▼▼▼

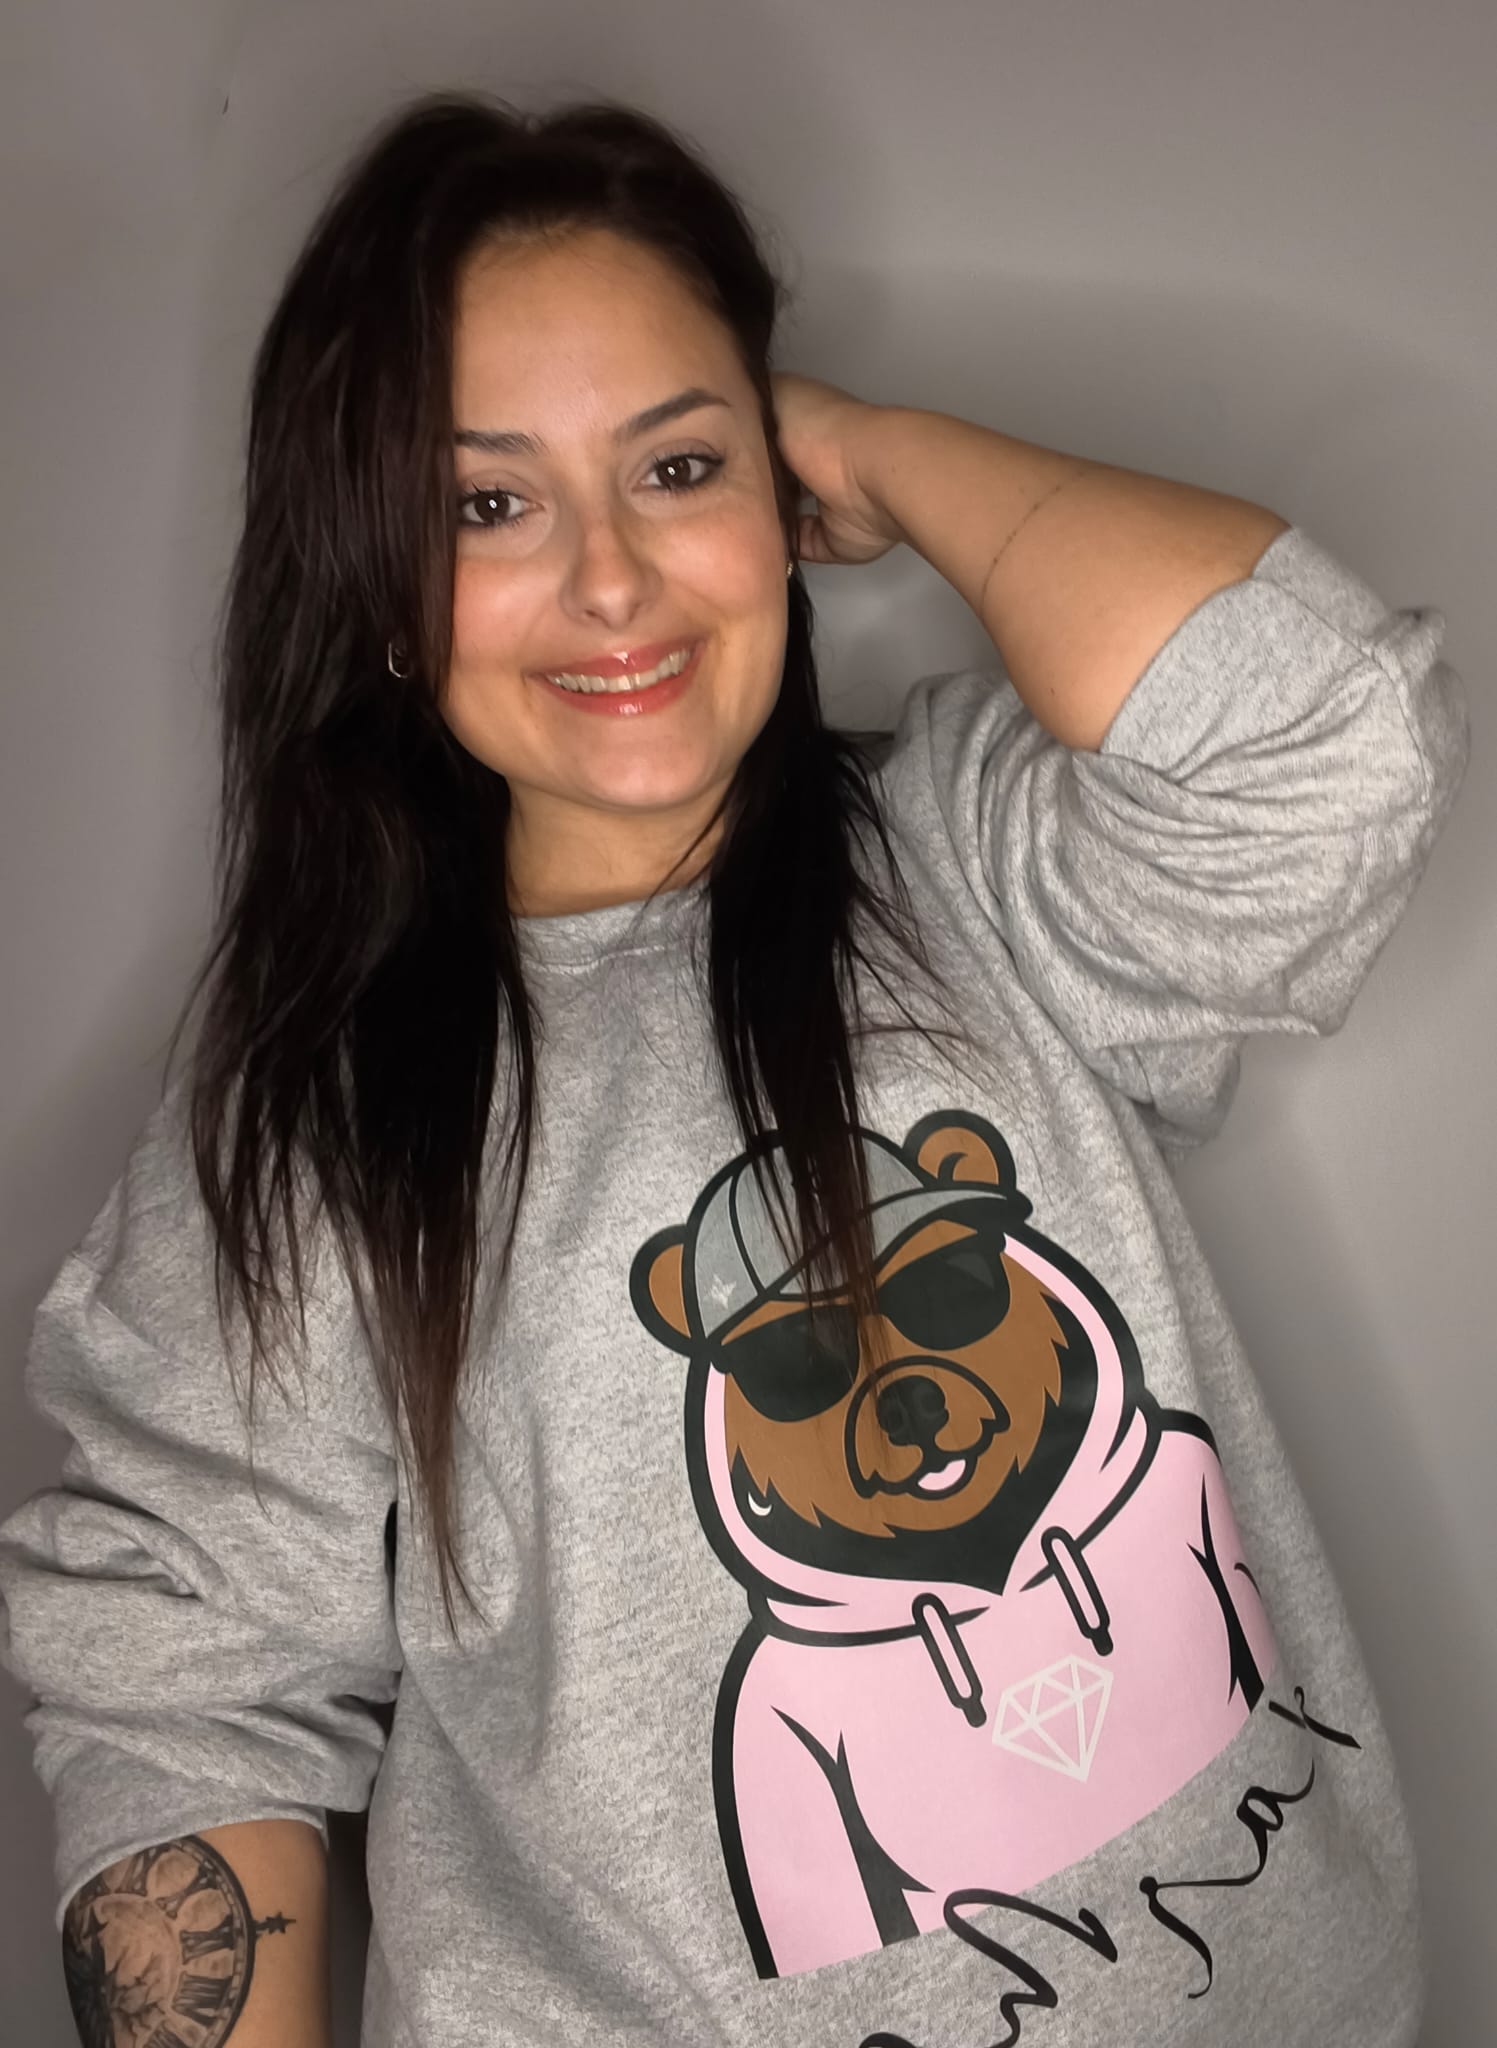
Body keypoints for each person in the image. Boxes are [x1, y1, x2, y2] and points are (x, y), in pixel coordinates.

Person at [0, 89, 1467, 2048]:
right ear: (372, 581)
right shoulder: (319, 1106)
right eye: (487, 504)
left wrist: (863, 447)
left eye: (675, 465)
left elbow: (1320, 738)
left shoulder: (967, 860)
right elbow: (181, 1677)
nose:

▲▲▲

• _PROBLEM_:
Beginning with the line that contains "left wrist: (863, 447)", repeat every line through the end of the records and nothing more.

• _TASK RESULT_:
left wrist: (863, 447)
left eye: (675, 465)
left elbow: (1320, 738)
left shoulder: (967, 860)
right elbow: (181, 1677)
nose:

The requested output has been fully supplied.